Collective goals and frameworks for thinking about the world and trust also all have a huge impact on what societies can tackle.

The US is suffering from related issues a lot more than we are. Little sense of shared norms and sympathy between cultural groups that share a country, and a lot of elites don't believe that it matters if you were born in West Virginia or Guatemala when it comes to who looks out for you.

On an abstract level maybe we can say that culture and sense of place should be completely disconnected from legal entitlements but I doubt that is workable politically, particularly when it's open to emotional attacks from outside.

In summary my overall impression is: (1) culture and character actually can matter a lot to quality of life even though they're often intangible/aesthetic and so get ignored in the optimization game and, (2) we cannot afford to ignore culture at our current level of development and realpolitik constraints.
Well, first of all, nobody lives at an international airport, so most of the reason why things feel sterile there is because nobody has any skin in the game. There will never be a city that really feels like the airport; if people think that a city has the soul of an airport, they're not looking hard enough.

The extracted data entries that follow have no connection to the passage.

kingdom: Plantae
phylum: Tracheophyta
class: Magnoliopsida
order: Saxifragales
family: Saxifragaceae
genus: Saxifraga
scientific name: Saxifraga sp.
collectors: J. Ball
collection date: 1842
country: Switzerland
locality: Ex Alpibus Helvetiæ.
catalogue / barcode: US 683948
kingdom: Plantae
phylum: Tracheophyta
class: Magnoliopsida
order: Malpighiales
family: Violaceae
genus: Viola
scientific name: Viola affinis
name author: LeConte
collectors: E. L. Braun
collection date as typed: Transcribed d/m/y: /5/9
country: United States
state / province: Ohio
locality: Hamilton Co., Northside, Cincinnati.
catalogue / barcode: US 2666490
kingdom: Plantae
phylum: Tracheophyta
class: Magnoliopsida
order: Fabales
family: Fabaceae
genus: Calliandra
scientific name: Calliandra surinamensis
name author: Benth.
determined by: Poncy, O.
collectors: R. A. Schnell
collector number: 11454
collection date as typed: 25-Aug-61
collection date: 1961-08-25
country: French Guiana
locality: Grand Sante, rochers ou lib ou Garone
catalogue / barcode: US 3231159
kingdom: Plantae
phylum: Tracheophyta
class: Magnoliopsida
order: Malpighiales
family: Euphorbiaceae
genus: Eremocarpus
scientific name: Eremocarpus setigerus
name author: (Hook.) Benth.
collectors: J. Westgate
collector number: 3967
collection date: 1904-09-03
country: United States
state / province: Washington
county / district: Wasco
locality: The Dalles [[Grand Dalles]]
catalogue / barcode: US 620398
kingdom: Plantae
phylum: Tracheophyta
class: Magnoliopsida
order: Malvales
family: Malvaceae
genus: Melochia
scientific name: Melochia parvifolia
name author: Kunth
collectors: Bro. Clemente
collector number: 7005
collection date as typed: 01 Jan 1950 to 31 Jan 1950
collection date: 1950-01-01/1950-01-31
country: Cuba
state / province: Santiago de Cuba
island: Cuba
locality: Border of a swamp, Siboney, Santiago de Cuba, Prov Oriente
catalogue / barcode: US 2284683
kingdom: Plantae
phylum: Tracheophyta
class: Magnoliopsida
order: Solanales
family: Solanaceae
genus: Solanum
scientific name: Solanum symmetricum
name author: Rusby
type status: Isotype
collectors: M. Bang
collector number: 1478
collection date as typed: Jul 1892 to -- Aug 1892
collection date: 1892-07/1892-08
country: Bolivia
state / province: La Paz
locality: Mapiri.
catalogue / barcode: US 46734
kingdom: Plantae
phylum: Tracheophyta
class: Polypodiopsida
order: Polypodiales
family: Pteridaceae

Secondly, I don't think Canadians think of themselves as citizens of the world. Maybe some of the more haughty ones do, but that's true of people in most other countries. And I also think that having an identity usually does jack shit if, as you say, your material sense of wellbeing goes out the window. So if the car plant closes, being a proud Canadian with a rich cultural tradition isn't going to help you materially. I find that the groups that cling to their identity are usually the ones who are the most materially deprived. In fact, you can pretty much make a perfect inverse correlation between asserting one's cultural identity as a group and socioeconomic status of your group in society.

And I don't think people are capable of living in a collective arrangement without some form of culture springing up. Like I said in my reply to wave46, not all culture is tied to place; much of it - most of it, really, for most middle class people under 60 in Western countries - is the culture of a time/epoch or belonging to a subculture. I really don't think my life as an Ontarian is culturally poorer and less meaningful than a French Quebecker of similar age and class.